Count every line in the data below where "interior" occurs, then state that number and nothing more.

**Dataset extract:**
-=-=-=-=-

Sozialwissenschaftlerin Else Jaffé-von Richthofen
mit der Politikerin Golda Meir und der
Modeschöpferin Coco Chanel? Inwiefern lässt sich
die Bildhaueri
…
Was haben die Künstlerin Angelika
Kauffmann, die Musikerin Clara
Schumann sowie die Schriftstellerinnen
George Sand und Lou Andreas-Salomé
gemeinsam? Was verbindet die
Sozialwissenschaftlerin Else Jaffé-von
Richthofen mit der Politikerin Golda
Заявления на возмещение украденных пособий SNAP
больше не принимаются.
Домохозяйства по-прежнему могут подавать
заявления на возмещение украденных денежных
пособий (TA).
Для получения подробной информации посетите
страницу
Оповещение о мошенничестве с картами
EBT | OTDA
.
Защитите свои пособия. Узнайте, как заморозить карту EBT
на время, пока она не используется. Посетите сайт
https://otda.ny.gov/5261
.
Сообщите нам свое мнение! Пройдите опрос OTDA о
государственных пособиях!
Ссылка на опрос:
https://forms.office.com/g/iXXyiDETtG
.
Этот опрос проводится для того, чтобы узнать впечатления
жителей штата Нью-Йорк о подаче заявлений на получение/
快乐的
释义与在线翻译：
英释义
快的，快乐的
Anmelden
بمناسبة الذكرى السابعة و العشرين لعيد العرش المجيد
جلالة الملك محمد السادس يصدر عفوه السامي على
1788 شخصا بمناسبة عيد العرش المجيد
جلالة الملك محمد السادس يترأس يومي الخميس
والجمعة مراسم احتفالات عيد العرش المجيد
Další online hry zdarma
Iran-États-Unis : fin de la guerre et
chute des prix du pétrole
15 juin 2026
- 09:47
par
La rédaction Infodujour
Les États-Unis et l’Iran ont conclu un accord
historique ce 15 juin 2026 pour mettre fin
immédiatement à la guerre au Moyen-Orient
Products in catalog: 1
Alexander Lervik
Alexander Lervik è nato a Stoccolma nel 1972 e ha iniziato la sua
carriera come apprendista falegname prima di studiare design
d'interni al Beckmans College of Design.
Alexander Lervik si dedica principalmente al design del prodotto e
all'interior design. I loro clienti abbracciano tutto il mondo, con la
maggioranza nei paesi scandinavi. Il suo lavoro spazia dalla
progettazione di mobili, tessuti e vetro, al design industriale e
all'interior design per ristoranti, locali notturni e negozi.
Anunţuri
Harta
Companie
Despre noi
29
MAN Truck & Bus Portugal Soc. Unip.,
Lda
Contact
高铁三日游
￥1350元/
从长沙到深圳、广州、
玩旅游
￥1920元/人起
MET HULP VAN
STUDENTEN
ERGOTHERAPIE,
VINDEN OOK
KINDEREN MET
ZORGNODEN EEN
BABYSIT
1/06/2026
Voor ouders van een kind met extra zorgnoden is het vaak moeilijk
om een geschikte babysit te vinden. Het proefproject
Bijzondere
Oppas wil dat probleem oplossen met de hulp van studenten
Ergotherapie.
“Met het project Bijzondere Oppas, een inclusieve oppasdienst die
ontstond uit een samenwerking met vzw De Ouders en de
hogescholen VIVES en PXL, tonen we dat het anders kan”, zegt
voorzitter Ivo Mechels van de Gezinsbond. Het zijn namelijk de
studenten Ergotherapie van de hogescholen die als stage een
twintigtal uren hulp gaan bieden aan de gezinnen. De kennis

-=-=-=-=-

**The answer:**
2